Multi-Head Attentionも同じ発想です。単一の注意機構ではなく、複数の「ヘッド」が異なる観点から入力を分析します。あるヘッドは文法的な関係に注目し、別のヘッドは意味的な関連性を、さらに別のヘッドは長距離の依存関係を捉えるかもしれません。

この章では、なぜMulti-Head Attentionが強力なのか、そしてどのように実装されるのかを詳しく見ていきます。

9.1 Single-Head から Multi-Head へ¶

Single-Head Attention の限界¶

import torch
import torch.nn as nn
import torch.nn.functional as F
import numpy as np
import matplotlib.pyplot as plt
import seaborn as sns
from typing import List, Tuple, Dict, Optional, Union
import math
from matplotlib.patches import Rectangle, FancyBboxPatch, Circle
from matplotlib.patches import ConnectionPatch
import matplotlib.patches as mpatches

class SingleHeadLimitations:
    """Single-Head Attentionの限界を実証"""

    def __init__(self, d_model: int = 512, seq_len: int = 10):
        self.d_model = d_model
        self.seq_len = seq_len
        self.single_head_attention = self._create_single_head_attention()

    def _create_single_head_attention(self):
        """Single-Head Attentionの実装"""
        class SingleHeadAttention(nn.Module):
            def __init__(self, d_model):
                super().__init__()
                self.d_model = d_model
                self.W_q = nn.Linear(d_model, d_model)

利用可能なデータ:
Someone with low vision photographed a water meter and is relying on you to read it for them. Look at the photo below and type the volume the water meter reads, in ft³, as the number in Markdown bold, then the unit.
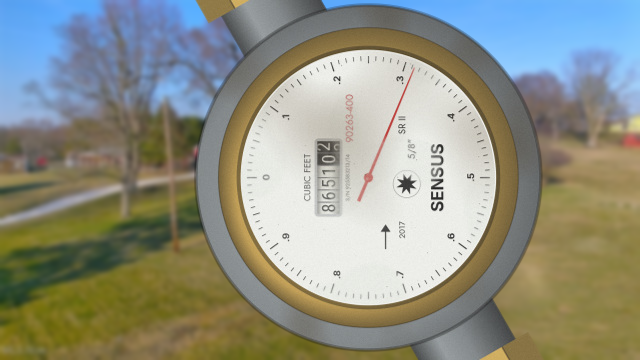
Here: **865102.31** ft³
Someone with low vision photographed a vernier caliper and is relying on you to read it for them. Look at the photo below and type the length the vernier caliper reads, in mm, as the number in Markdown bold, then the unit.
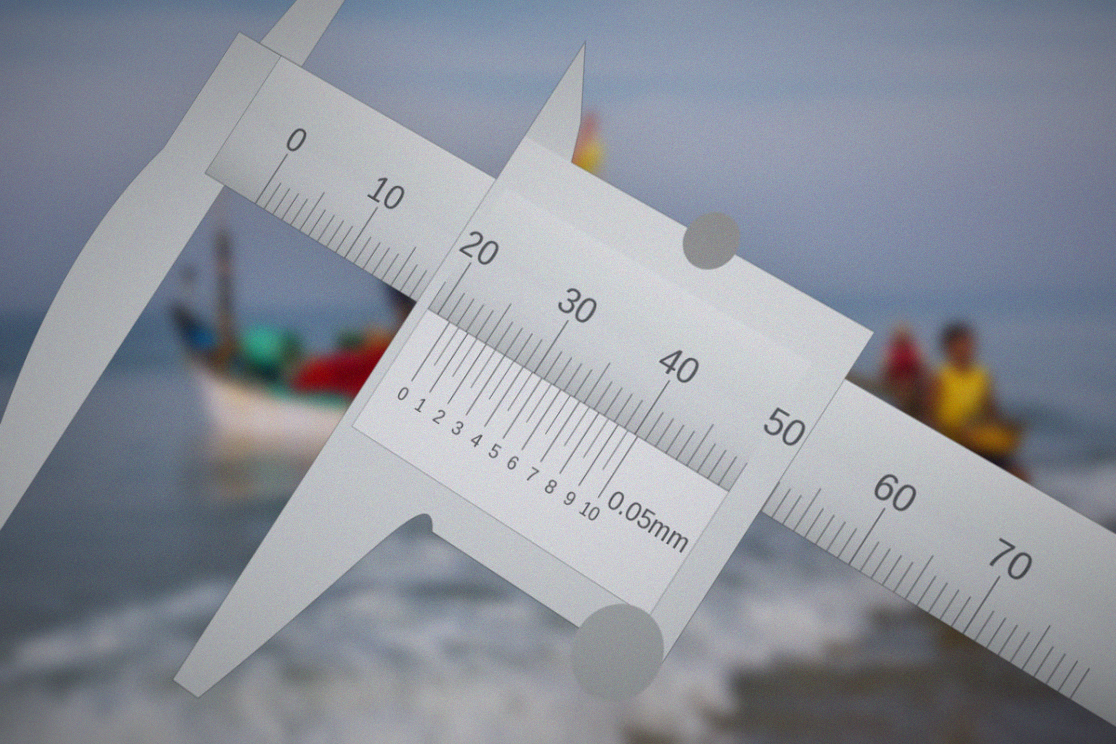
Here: **21.3** mm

問題: 本文によれば、Multi-Head Attentionが単一の注意機構ではなく複数の「ヘッド」を使うのはなぜか。1〜3文で説明せよ。 一覧は使わず、本文だけを根拠に答えてください。

解答: 複数のヘッドが、それぞれ異なる観点から入力を分析できるからである。たとえば、あるヘッドは文法的な関係に注目し、別のヘッドは意味的な関連性を、さらに別のヘッドは長距離の依存関係を捉えるかもしれない。